Mesenchymal stem cells derived from adipose tissue and Ishikawa cells co-culture highlight the role of adiponectin in endometrial cancer pathogenesis.

Autor: Ciortea R; Discipline of Histology, Department I of Morphological Sciences, 'Iuliu Haţieganu' University of Medicine and Pharmacy, Cluj-Napoca, Romania; serman_s@yahoo.com., Şuşman S, Măluţan AM, Berceanu C, Mocan-Hognogi RF, Bucuri CE, Soriţău O, Neagoe I, Mihu D
Jazyk: angličtina
Zdroj: Romanian journal of morphology and embryology = Revue roumaine de morphologie et embryologie [Rom J Morphol Embryol] 2018; Vol. 59 (4), pp. 1165-1172.
Abstrakt: Visceral obesity is a risk factor for endometrial cancer (EC). Visceral adipose tissue secretes over 50 inflammatory cytokines that can act centrally to regulate different physiological processes of the body but also remotely involved in communicating messages from the adipose tissue to other target tissues. The purpose of this study is to demonstrate the effect of in vitro adipose mesenchymal stem cells (MSCs) on endometrial tumor cells.
Materials and Methods: Adipose-derived stem cells (ASCs) were isolated from normal subcutaneous (SC) and omentum adipose tissue from one woman without any other pathologies associated during a Fallopian tube ligature intervention. From one patient with EC was also harvested both SC and omentum adipose tissue. Ishikawa cells were cultured in ASCs conditioned medium. Study outcomes included detection of adipokines in cell culture supernatants and cell lysates by the enzyme-linked immunosorbent assay (ELISA).

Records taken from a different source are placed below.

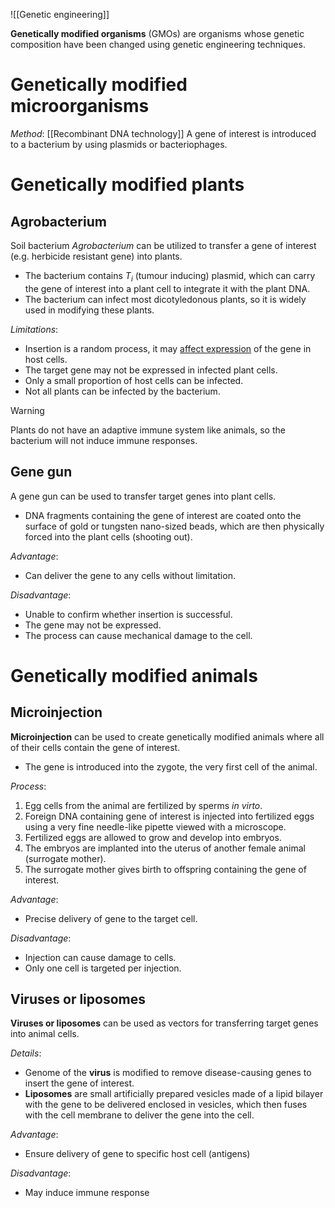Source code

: ![[Genetic engineering]]

**Genetically modified organisms** (GMOs) are organisms whose <span class="hi-green">genetic composition have been changed</span> using genetic engineering techniques.

# Genetically modified microorganisms
*Method*: [[Recombinant DNA technology]]
A gene of interest is introduced to a bacterium by using <span class="hi-blue">plasmids or bacteriophages</span>.

# Genetically modified plants
## Agrobacterium
Soil bacterium *Agrobacterium* can be utilized to transfer a gene of interest (e.g. herbicide resistant gene) into plants.
- The bacterium contains $T_i$ (<span class="hi-blue">tumour inducing</span>) plasmid, which can carry the gene of interest into a plant cell to integrate it with the plant DNA.
- The bacterium can infect most <span class="hi-blue">dicotyledonous plants</span>, so it is widely used in modifying these plants.

*Limitations*:
- Insertion is a <span class="hi-green">random process</span>, it may <u>affect expression</u> of the gene in host cells.
- The <span class="hi-green">target gene may not be expressed</span> in infected plant cells.
- Only a <span class="hi-green">small proportion of host cells</span> can be infected.
- <span class="hi-green">Not all plants can be infected</span> by the bacterium.

> [!warning]
> Plants do not have an adaptive immune system like animals, so the bacterium will not induce immune responses.

## Gene gun
A <span class="hi-blue">gene gun</span> can be used to transfer target genes into plant cells.
- DNA fragments containing the gene of interest are coated onto the surface of gold or tungsten nano-sized beads, which are then physically forced into the plant cells (shooting out).

*Advantage*:
- Can deliver the gene to any cells without limitation.

*Disadvantage*:
- Unable to confirm whether insertion is successful.
- The gene may not be expressed.
- The process can cause mechanical damage to the cell.

# Genetically modified animals
## Microinjection
**Microinjection** can be used to create genetically modified animals where all of their cells contain the gene of interest.
- The gene is introduced into the zygote, the very first cell of the animal.

*Process*:
1. Egg cells from the animal are fertilized by sperms *in virto*.
2. Foreign DNA containing gene of interest is injected into <span class="hi-green">fertilized eggs</span> using a very fine needle-like pipette viewed with a microscope.
3. Fertilized eggs are allowed to <span class="hi-green">grow and develop into embryos</span>.
4. The embryos are implanted into the uterus of another female animal (<span class="hi-blue">surrogate mother</span>).
5. The surrogate mother gives birth to offspring containing the gene of interest.

*Advantage*:
- Precise delivery of gene to the target cell.

*Disadvantage*:
- Injection can cause damage to cells.
- Only one cell is targeted per injection.

## Viruses or liposomes
**Viruses or liposomes** can be used as vectors for transferring target genes into animal cells.

*Details*:
- Genome of the **virus** is modified to remove disease-causing genes to insert the gene of interest.
- **Liposomes** are small artificially prepared vesicles made of a lipid bilayer with the gene to be delivered enclosed in vesicles, which then fuses with the cell membrane to deliver the gene into the cell.

*Advantage*:
- Ensure delivery of gene to specific host cell (antigens)

*Disadvantage*:
- May induce immune response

Results: Our results indicate that cells from the EC patient's fat tissues migrated during the first days of cultivation and had a high proliferation rate. Ishikawa cells grown in MSCs co-culture showed lower absolute values of adiponectin than the cells cultured individually, having a pro-tumoral effect. The differences were statistically significant compared to Ishikawa cells in monoculture. In supernatants of MSCs, an increase in adiponectin's values in MSCs from SC adipose tissue of the patient with EC (SC cMSCs) was observed in co-culture as compared to monocellular control culture.
Conclusions: Our data confirm the hypothesis that ASCs are an important source of intracellular adiponectin, which increase the EC cell proliferation.